It’s been a difficult couple of days.  Completely lost it with my therapist yesterday.  I had such an overwhelming somatic flashback that I couldn’t speak.  For at least 30 minutes, if not longer.  I know this is approximate, as my appointment was supposed to finish at 2:00 and I didn’t get out of there until 2:40.  It was as though my young self hijacked my being and was so lost she couldn’t speak.  Couldn’t articulate how lost and hurt and sad she was.  I’m still struggling with my words over 24 hours later.  And with connection.  I feel completely detached from everything and everyone.  I do feel some relief that the kids are at their dad’s this week, so I don’t have to fake feeling anything but numb.

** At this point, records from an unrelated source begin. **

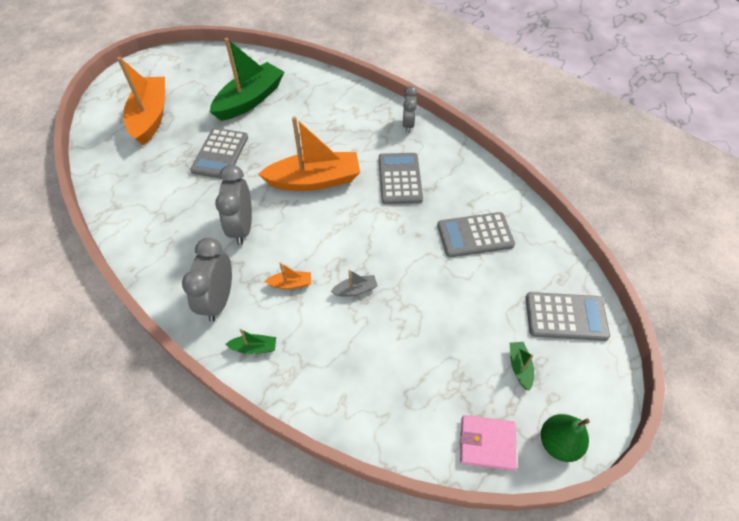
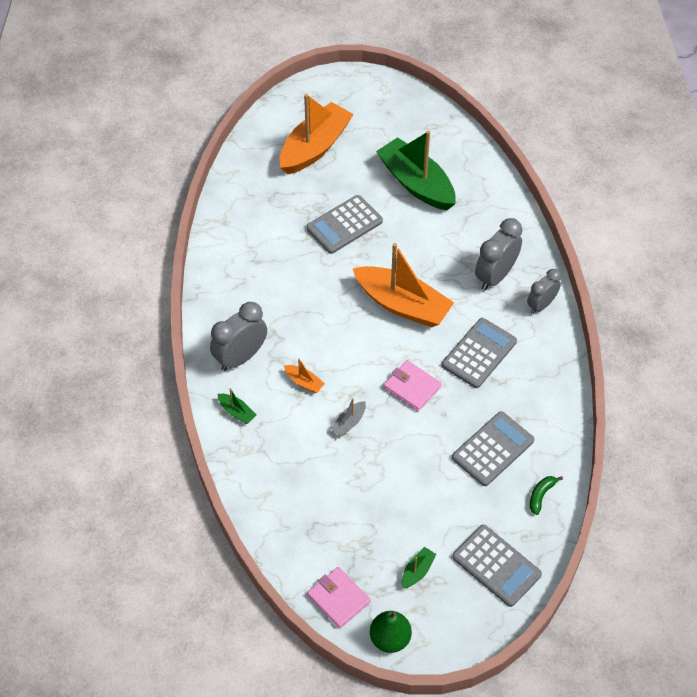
camera: 40 degrees right, 0 degrees up
(242, 227) = (306, 308): grey clock -> grey clock (495, 276)
(250, 100) = (416, 183): green boat -> green boat turned 120 degrees counterclockwise
(355, 290) = (349, 422): grey boat -> grey boat turned 105 degrees clockwise
(377, 231) = (412, 387): none -> pink wallet
(475, 235) = (492, 449): grey calculator -> grey calculator turned 105 degrees clockwise
(538, 244) = (541, 495): none -> green banana

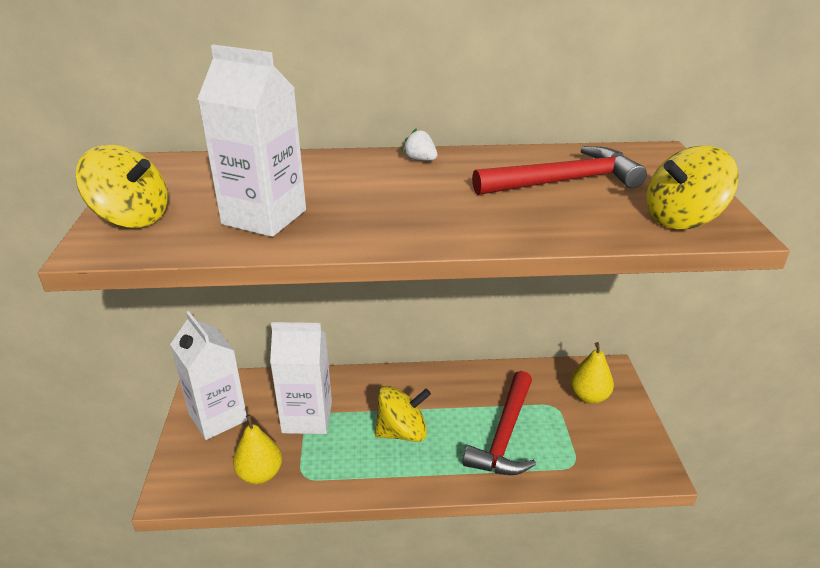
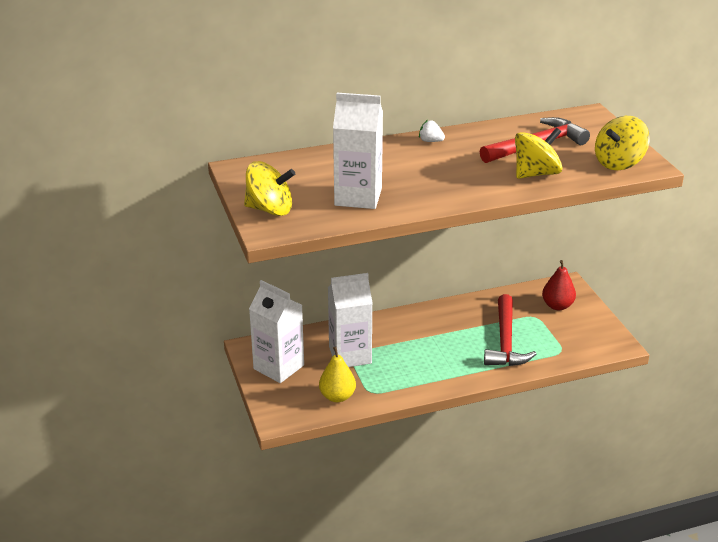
camera: 15 degrees left, 0 degrees up
(402, 432) = (428, 352): yellow spinning top -> yellow spinning top (536, 174)
(588, 396) = (557, 306): yellow pear -> red pear

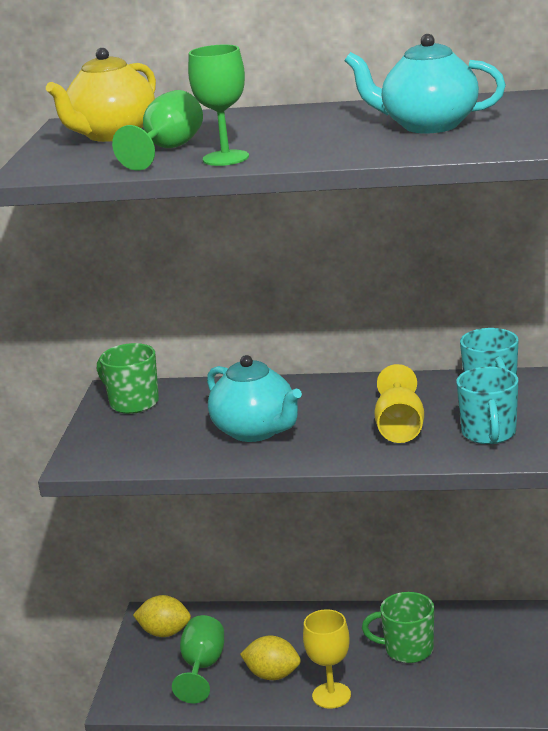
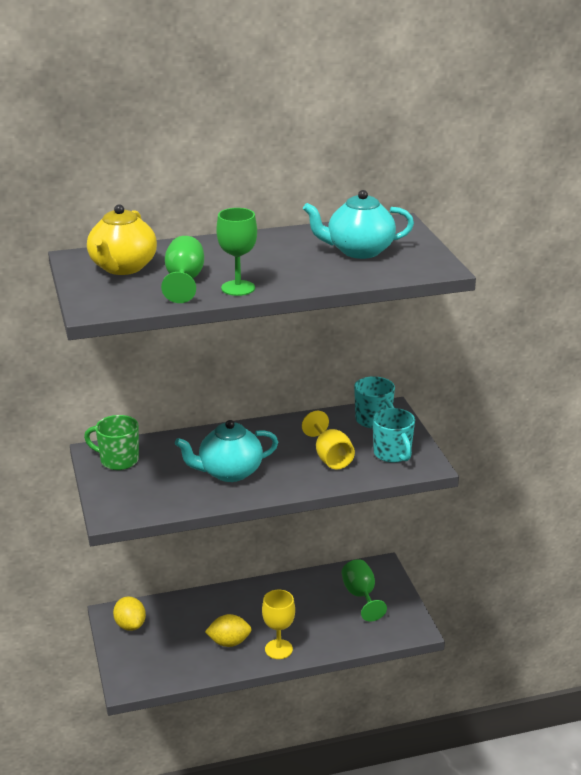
camera: 25 degrees left, 5 degrees up
(165, 633) = (130, 625): yellow lemon -> yellow lemon turned 75 degrees clockwise
(202, 668) = (174, 647): green goblet -> green goblet (361, 596)
(256, 431) = (229, 472): turquoise teapot -> turquoise teapot turned 135 degrees clockwise
(407, 650) = (314, 606): green mug -> none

This disconnect is disconcerting.  Touch is nigh impossible to feel.  And when I do feel it, it feels weird.  As though there’s a barrier between my skin and the rest of the world.  My homework this week is to stay present and connected:  when I hug a friend, let myself feel the hug.  To stop living from the neck up, as my therapist says.  Easier said than done, my friend.  Easier said than done.

My Feldenkrais practitioner, Fariya, taught me to gently rub my fingers in a corkscrew motion.  This helps in grounding.  Fingers are very ennervated, so they are very sensitive.  But it feels… odd… to me.  Touching myself in any way is foreign.  I am an alien nation unto myself.  Vera, my therapist, aims to change that.  So much to work on, she says.  Even after the trauma stuff is sorted out, there’s my borderline eating disorder, my gender/body issues, my self-hatred.  As we work on the trauma, the other pieces will slowly fall into place, but I believe they are going to need to be addressed individually, once stability has been achieved.  If.  No, when.  Positive thinking is a must.  It’s so hard to, today.  Today, I even went out and bought a pack of smokes.  Something I haven’t done since Christmas.

Today feels like a day to stay in bed and wish for death to come upon me.  Instead, I am out at my friend’s cafe, eating poutine.  Reaching out.  Keeping safe where I am loved.  Not isolating.  Which is all I want to do.  Vera would be proud.